Anyway, jolting myself back to the Shikara and the Dal... The Dal sustains an entire way of life – on water. There are shops – proper Bazaars at that – selling merchandise ranging from dry fruits to wooden handicrafts to pure Pashmina. There are kids ferrying handmade jewellery – all on the move. I remember buying myself a few pairs of earrings at dirt-cheap prices, and no, I wasn’t disappointed! There are ice-cream vendors, ones selling Maggi, soft drinks, other eatables – all while you are comfortably nestled in your Shikara-seat. One has to experience that in order to grasp the actual meaning of that feeling. There’s a post office, too, which is situated on the Dal and which caters to the communication needs of the ones who live on the lake. House boats line the shores of the lake, and the tantalising calls of the same are better answered to – that too, is another experience-of-a-lifetime! There are floating gardens on the lake, fields of radish and other vegetables – go see it in order to believe it!

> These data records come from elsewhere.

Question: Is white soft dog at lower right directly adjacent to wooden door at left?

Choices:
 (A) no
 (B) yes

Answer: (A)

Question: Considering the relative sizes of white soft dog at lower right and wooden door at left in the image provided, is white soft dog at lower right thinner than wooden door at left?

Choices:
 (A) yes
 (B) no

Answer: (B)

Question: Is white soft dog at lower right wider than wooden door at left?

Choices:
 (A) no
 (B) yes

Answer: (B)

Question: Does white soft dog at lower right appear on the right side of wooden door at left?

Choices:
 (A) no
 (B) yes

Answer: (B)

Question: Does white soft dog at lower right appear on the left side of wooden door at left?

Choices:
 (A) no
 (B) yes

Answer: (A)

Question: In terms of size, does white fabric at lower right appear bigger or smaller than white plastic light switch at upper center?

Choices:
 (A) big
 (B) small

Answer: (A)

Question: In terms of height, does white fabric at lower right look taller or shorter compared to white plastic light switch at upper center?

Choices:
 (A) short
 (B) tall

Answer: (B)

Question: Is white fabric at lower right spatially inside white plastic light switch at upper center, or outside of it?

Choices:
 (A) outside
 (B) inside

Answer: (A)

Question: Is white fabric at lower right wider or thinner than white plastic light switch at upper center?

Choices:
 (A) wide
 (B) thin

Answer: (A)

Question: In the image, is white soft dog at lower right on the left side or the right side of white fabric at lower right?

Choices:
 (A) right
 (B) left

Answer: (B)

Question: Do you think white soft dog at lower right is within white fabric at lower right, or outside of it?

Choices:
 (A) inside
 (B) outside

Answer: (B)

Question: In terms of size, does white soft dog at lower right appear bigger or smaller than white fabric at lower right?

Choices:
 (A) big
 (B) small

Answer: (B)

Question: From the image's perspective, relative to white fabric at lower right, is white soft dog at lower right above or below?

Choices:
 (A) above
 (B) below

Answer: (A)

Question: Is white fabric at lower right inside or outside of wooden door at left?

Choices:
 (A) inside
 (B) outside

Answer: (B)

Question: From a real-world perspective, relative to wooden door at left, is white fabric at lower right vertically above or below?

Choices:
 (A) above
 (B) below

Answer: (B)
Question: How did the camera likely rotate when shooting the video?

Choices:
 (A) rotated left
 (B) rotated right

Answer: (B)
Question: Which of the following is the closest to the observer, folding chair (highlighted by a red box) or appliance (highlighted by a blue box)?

That night, we stayed in the houseboats - those floating structures which are at once extraordinarily delightful and extremely scary. The Shikaras ferried us to the houseboats and left. And then, we were almost water-locked! The night descended upon the Dal - deep and dark and beautiful, and enveloped us in its embrace. The dense fog on the lake and the starry sky above – the Dal was a dream that night!
The next day, we left for Pahalgam. Located on the banks of the Lidder River, Pahalgam is a place where nature has probably not left any stone unturned in beautification. Endowed with every sort of describable and indescribable beauty, Pahalgam leaves a visitor hankering for more. After the late Yash Chopra decided to film his swansong ‘Jab Tak Hai Jaan’ in the lush valleys of Pahalgam, the tourism of the place has seen a phenomenal rise. One of the first films to be shot in the Valley in the recent times, ‘Jab Tak Hai Jaan’ has been instrumental in re-assuring people of the fact that Kashmir is truly paradise on earth, and no amount of violence can usurp that title from it. Chandanwari, the place from where the steps leading to Amarnath begin, is another sacred place. The Betaab Valley and the Aru Valley in Pahalgam are the major tourist attractions. The former has now been converted into a park of sorts, and owes its name to that eponymous Sunny Deol-Amrita Singh film. And it wouldn’t exactly be surprising if Aru Valley is renamed ‘Jab Tak Hai Jaan’ Valley, considering the fact that parts of the film have been shot in that location.
During spring and summers in Pahalgam, one can take part in the many adventure activities that the place is famous for. Rafting and trekking activities apart, Pahalgam also provides an excellent golf course for players.
After Pahalgam, our destinies took us to Jammu through Patnitop. And then, fighting fierce battles with my insides, I boarded the train back to Delhi. The short span of eleven days that I spent in the valley has sure overshadowed everything else in my memory. Kashmir is one experience. One unforgettable experience.